> **Source passage**:

The book starts with an overview of our new competitive reality. One in which we are trashing more than we have places to put the trash we generate. The linear economy has outlived its usefulness and is now hurling us along the path to oblivion. Declining resource reserves, the volatility of fossil fuel prices, water scarcity, climate change and weather extremes, with high insurance premiums hot on their heels, and overconsumption of stuff that becomes obsolete all too quickly are the defining warning signs of a crisis in the making. It's a throwaway economy. But all is not lost. Yet. The wealth of ideas, some already successfully implemented, on how to create bottom up sustainable design is what will save us. It's not only about "disruptive innovation for a resource-deprived economy". It's about a new economy, designed from the ground up to recreate the way we innovate and generate value. Instead of rewarding those that handle trash, we should target to eliminate trash at source. This means rethinking our world and stopping overfishing the oceans.
There are five central ideas that take us through the journey to an appropriately fished ocean.
First: From line to circle: a circular economy in which the waste of one process becomes the raw material for another. Michael Braungart and Bill McDonough's Cradle to Cradle took this concept to scale, and although it makes perfect sense, it's still not even approaching common practice by a big margin.

> **Data extract**:
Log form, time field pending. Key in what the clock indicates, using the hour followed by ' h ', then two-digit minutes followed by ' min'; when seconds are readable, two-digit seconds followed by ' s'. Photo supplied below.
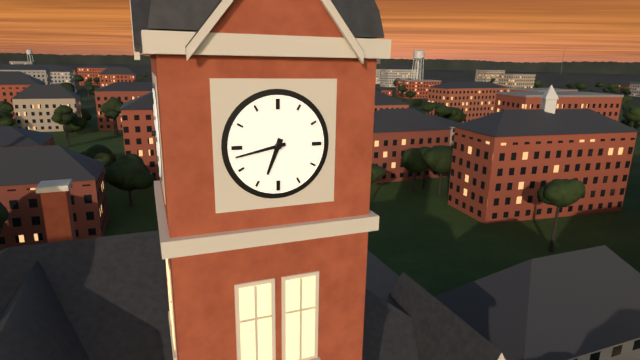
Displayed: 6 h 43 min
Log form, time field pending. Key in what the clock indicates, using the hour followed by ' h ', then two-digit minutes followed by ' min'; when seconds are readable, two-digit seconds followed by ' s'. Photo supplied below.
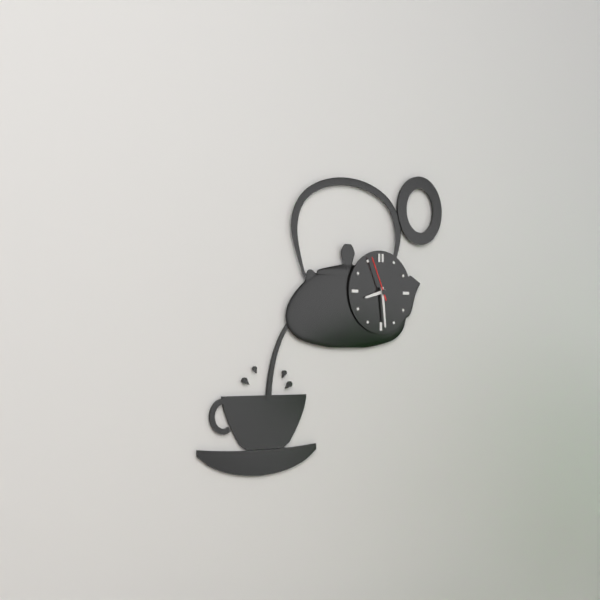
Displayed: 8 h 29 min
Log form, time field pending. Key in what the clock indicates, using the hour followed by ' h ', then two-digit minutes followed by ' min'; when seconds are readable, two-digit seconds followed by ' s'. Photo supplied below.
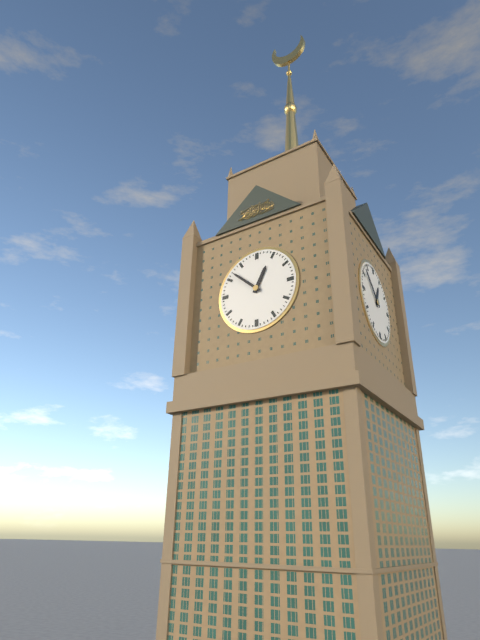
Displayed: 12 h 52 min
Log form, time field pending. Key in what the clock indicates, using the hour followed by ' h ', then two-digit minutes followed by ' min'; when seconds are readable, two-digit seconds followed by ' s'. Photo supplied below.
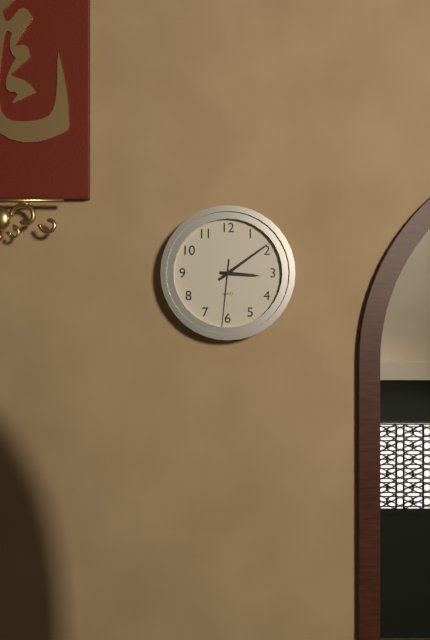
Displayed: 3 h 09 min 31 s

> **Required actions**:
1/ Answer these about the passage on the circular economy:
(a) How many central ideas does it say take us to an appropriately fished ocean?
(b) Whose work took the circular concept to scale?
(c) Instead of rewarding those that handle trash, what should we target?
2/ Please write out the passage on the circular economy between "First: From line" and "a big margin.", inclusive, substituting "feedstock" for "raw material".
The material has no connection to the passage on the circular economy.

> **Set of answers**:
1/
(a) Five.
(b) Michael Braungart and Bill McDonough's Cradle to Cradle.
(c) To eliminate trash at source.

2/
First: From line to circle: a circular economy in which the waste of one process becomes the feedstock for another. Michael Braungart and Bill McDonough's Cradle to Cradle took this concept to scale, and although it makes perfect sense, it's still not even approaching common practice by a big margin.